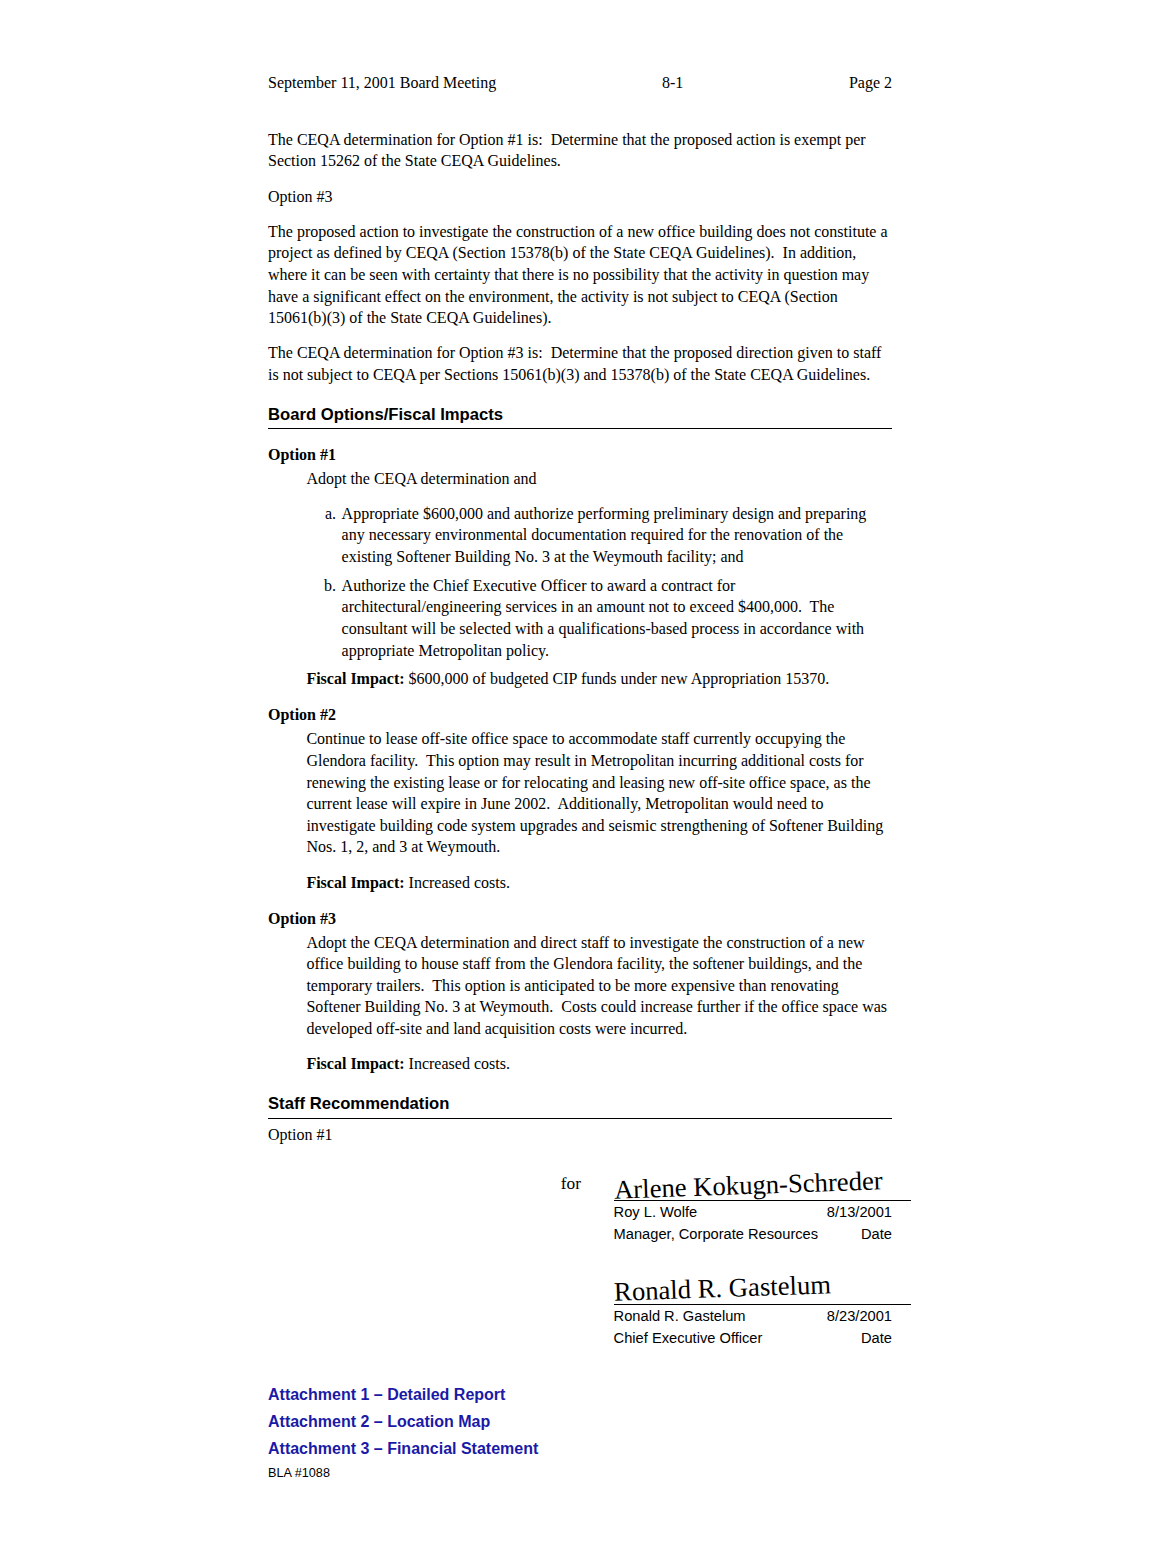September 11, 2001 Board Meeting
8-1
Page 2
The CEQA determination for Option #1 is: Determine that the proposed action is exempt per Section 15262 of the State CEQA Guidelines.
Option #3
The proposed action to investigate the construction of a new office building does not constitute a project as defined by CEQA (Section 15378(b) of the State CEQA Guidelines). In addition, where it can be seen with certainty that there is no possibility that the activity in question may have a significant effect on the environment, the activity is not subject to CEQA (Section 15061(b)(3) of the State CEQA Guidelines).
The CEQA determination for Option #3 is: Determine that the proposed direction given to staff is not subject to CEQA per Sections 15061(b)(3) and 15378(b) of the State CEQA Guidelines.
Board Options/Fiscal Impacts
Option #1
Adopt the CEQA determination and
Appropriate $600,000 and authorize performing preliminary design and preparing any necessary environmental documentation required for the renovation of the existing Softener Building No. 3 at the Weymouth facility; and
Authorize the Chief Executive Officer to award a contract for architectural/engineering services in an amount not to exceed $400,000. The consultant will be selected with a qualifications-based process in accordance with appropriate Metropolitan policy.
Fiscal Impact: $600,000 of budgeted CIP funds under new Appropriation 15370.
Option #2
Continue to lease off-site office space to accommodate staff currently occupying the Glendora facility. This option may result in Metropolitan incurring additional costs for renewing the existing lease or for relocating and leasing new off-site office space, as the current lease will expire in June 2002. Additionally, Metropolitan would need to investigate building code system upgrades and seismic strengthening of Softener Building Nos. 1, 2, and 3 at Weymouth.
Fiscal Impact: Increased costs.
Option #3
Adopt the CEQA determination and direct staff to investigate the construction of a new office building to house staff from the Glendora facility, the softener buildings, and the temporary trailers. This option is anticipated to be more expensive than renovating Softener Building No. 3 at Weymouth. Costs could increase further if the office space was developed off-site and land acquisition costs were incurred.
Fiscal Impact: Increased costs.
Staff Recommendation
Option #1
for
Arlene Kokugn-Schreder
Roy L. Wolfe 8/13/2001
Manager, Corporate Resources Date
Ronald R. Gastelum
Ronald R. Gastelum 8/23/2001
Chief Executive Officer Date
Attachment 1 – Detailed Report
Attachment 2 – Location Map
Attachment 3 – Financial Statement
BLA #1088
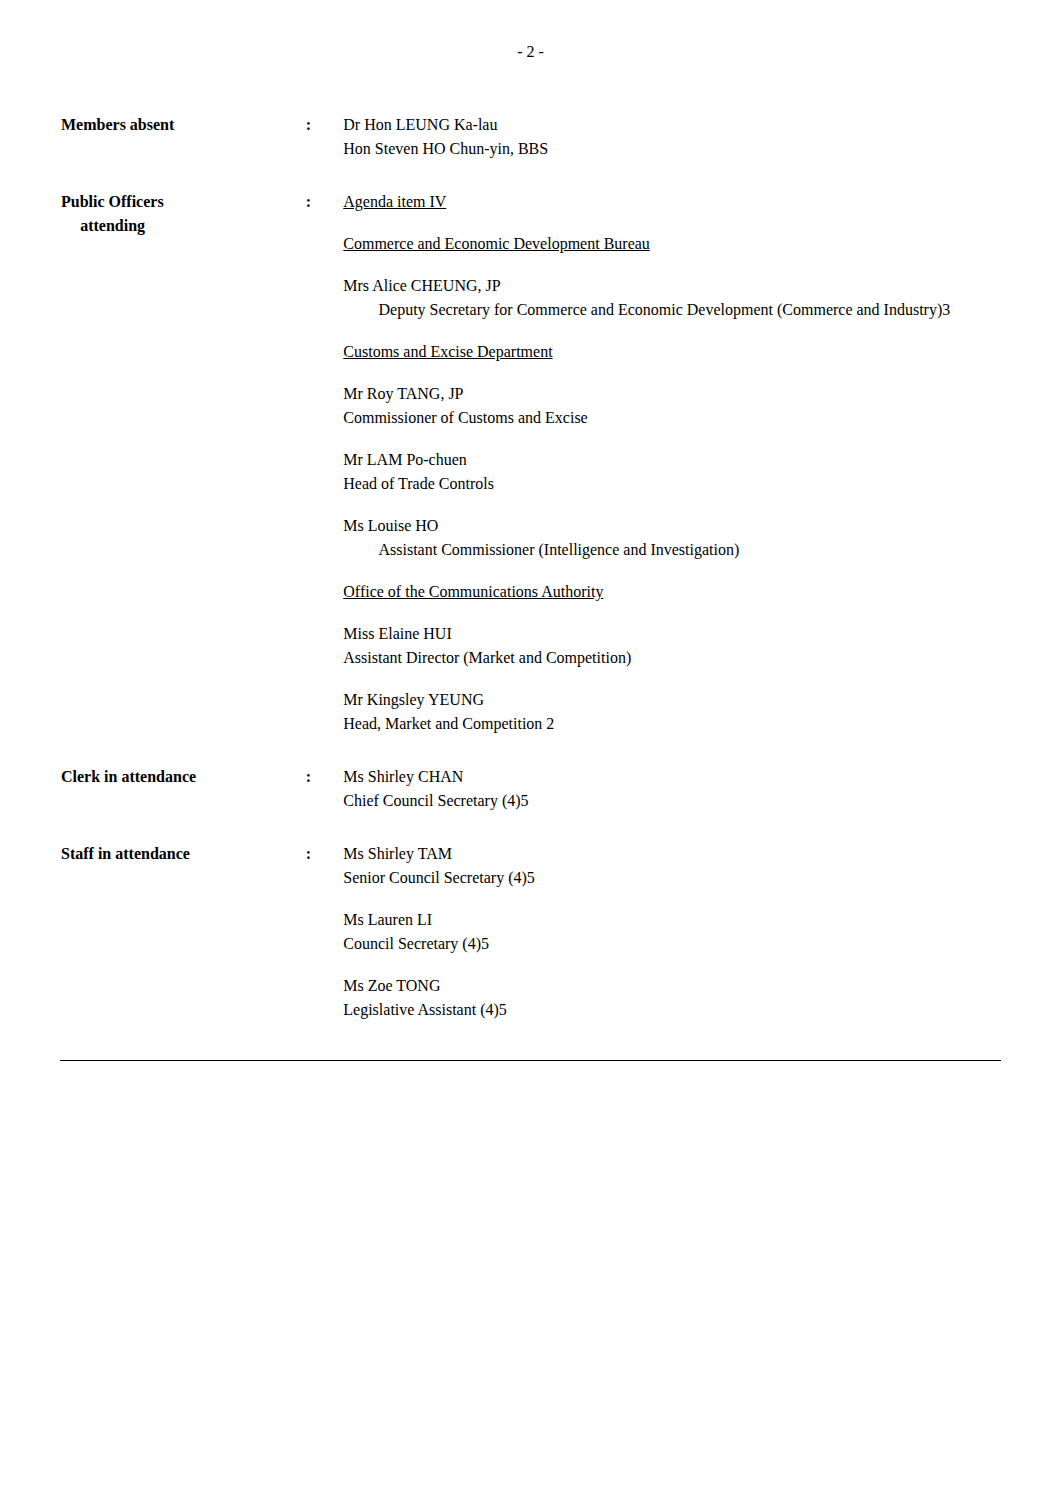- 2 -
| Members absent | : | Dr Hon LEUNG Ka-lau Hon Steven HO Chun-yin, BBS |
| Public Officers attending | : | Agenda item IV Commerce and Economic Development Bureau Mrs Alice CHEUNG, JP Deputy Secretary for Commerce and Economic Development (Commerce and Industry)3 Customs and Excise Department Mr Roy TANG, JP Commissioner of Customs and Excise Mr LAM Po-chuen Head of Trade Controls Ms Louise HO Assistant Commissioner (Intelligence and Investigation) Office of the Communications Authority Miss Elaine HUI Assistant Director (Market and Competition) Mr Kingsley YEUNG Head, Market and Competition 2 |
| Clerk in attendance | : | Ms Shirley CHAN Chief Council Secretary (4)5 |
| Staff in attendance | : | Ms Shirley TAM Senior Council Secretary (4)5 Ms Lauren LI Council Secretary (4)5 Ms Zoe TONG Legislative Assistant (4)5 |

################

→ TASK:
From the listing above, copy every line where the string "Executive" is found.

→ OUTPUT FOR THIS EXERCISE:
Authorize the Chief Executive Officer to award a contract for architectural/engineering services in an amount not to exceed $400,000. The consultant will be selected with a qualifications-based process in accordance with appropriate Metropolitan policy.
Chief Executive Officer Date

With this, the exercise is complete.